Fırat Güllü: Metin And’ın ortaya çıkardığı ve hala ortaya çıkmayı bekleyen bir yığın tartışma var. Bir örnek: O dönemde Ermeni oyuncuların diksiyonu üzerine bir tartışma dönüyor. Bazı Müslüman aydınlar diksiyonlarını beğenmiyorlar. Bunun üzerine de bazı Ermeni aydınların şu tür bir karşı çıkışı oluyor: “Neden Türkçe oynuyorsunuz?” Çünkü onlara göre eğer Ermeni oyuncular Türkçe oynarsa böyle rezil rüsva olacaklardır. Ya da bir başka örnek Teodor Kasap adlı bir Rum, çıkıyor Vartovyan’a yani Güllü Agop’a suçlamalarda bulunuyor: “Sen telif ödememek için el ilanlarında oyunların yazarlarını belirtmiyorsun, ben gazetemde seninle mücadele edeceğim,” diyor. Böyle bir tartışma ortamı var. İlber Ortaylı’nın deyimiyle “Osmanlılık”, bir yönetici sınıf kimliğidir, bir aydın kimliğidir. Ama halk düzeyine indiğinde bu kimlik gerçekten karşılık bulabiliyor mu? Örneğin milliyetçi Ermeni gençleri için Osmanlı bürokrat sınıfına mensup Ermeni Paşalar birer haindirler. O dönemde birkaç tane Osmanlıcılık projesi olduğu gibi, birkaç tane de Osmanlılık kimliği algısı var. Şu anda tartışmaya çalıştığım şeyler daha öce çok fazla tartışılmadığı için pek çok şey eksik kalıyor. Biz dramatik edebiyatla ilgilenenlerin de bir Johann Strauss’a ihtiyacımız var anlaşılan ya da onun dramatik edebiyata da el atmasını bekleyeceğiz. (Gülüşmeler) Tabii bunu yapmak yerine bir yerlerden başlamak daha doğru görünüyor. Başlangıç olarak var olan kalıpları sorgulayarak başlayabiliriz. Sevan’ın söylediği şeye çok önem veriyorum. Türkiye’de araştırmacılık sadece Türkçe tiyatro üzerinden yürütüldü, O da Ermenistan’da da Ermenice üzerinden yapıldığını söylüyor. Bu Tanzimat dediğimiz olguyu bütünlüklü anlamamızı engellediği için artık bu hâkim paradigmayı sorgulamayı başlamak lazım. Ben bu anlamda buradaki tartışmadan insanların en azından bir kafa karışıklığıyla çıkacak olmalarını önemsiyorum. Kafamız karıştıysa iyi bir başlangıç yapmışız demektir. Bülent Hoca bazı makalelerinde “Tanzimat dönemi aydınının kafası karışıktır,” şeklinde bir tabir kullandığında bunun olumsuz bir şey olarak algılandığından bahseder. Oysa kendisi bunu olumlu bir şey olarak kullanıyor bildiğim kadarıyla. Eğer paradigmayı değiştireceksek kafa karışıklığı iyidir. Eklenecek bir şey yoksa artık paneli bitireceğiz.

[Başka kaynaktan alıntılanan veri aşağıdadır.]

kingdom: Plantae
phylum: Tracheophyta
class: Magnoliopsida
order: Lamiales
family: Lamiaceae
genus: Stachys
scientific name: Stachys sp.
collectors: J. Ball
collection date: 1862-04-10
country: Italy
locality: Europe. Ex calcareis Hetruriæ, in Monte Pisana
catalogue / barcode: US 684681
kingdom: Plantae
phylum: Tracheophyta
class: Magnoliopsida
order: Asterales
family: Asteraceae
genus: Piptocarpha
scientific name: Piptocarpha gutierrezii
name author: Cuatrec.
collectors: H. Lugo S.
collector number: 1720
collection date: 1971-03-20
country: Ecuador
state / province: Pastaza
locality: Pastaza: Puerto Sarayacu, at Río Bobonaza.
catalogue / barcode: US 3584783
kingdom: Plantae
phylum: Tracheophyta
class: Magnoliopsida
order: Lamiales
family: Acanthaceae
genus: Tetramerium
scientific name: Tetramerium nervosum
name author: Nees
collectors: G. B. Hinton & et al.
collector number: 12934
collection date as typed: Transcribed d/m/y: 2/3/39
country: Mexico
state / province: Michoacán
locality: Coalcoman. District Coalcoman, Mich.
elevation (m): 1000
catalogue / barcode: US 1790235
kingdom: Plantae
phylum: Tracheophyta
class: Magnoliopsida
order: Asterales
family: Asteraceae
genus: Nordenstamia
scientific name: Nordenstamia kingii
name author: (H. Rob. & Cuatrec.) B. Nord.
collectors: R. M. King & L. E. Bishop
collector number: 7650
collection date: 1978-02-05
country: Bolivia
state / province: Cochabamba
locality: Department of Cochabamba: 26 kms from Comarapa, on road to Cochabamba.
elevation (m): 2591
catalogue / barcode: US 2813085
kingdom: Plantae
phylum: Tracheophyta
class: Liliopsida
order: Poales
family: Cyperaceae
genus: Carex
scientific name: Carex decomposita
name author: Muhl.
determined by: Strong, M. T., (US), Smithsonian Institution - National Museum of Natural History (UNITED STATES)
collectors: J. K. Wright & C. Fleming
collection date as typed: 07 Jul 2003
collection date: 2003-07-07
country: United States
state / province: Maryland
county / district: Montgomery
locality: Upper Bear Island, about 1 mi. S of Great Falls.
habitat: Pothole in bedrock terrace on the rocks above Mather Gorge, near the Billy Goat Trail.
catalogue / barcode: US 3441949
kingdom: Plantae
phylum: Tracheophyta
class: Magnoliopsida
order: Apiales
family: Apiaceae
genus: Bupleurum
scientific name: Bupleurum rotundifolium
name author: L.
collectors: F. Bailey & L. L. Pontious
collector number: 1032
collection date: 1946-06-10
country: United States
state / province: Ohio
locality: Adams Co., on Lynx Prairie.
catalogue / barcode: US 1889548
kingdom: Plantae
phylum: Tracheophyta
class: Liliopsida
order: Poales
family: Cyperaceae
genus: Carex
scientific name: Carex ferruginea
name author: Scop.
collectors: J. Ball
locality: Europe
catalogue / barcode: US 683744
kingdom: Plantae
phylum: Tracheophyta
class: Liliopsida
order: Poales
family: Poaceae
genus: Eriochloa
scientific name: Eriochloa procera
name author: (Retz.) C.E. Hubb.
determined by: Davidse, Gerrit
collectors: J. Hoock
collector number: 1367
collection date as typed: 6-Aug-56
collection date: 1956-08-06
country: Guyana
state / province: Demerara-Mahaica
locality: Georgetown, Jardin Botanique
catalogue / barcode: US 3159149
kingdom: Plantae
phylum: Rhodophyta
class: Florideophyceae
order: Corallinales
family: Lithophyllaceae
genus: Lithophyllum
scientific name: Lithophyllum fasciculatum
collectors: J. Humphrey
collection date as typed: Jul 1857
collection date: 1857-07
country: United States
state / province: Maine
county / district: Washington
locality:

Bülent Bilmez: Ben Fırat’ın son söylediğine bir şey eklemek istiyorum. Biz burada farklı toplumsal kompartımanlar arasındaki ilişkileri çok iyi irdeleyemedik ama tek tek her topluma baktığınızda da kendi içerisinde homojen olmadığını fark etmeliyiz. Farklı Osmanlılıklar olduğu gibi farklı Ermenilikler de var. Çokkültürlülük-çokkültürcülük tartışmalarında asla unutulmaması gereken bir durum da bu “özcü” yaklaşım. Tartışmaya kapalı, değişmeyen bir Ermenilik, Osmanlılık vs… olamaz. Bu kimlikleri diyalektik, dinamik olgular olarak ele almalıyız. Bugün de öyle değil mi? Bugün de farklı Türklükler, farklı Kürtlükler, farklı Türkiyelilikler yok mu?
Fırat Güllü: Hepinize teşekkür ediyoruz ve panelimizi burada noktalıyoruz.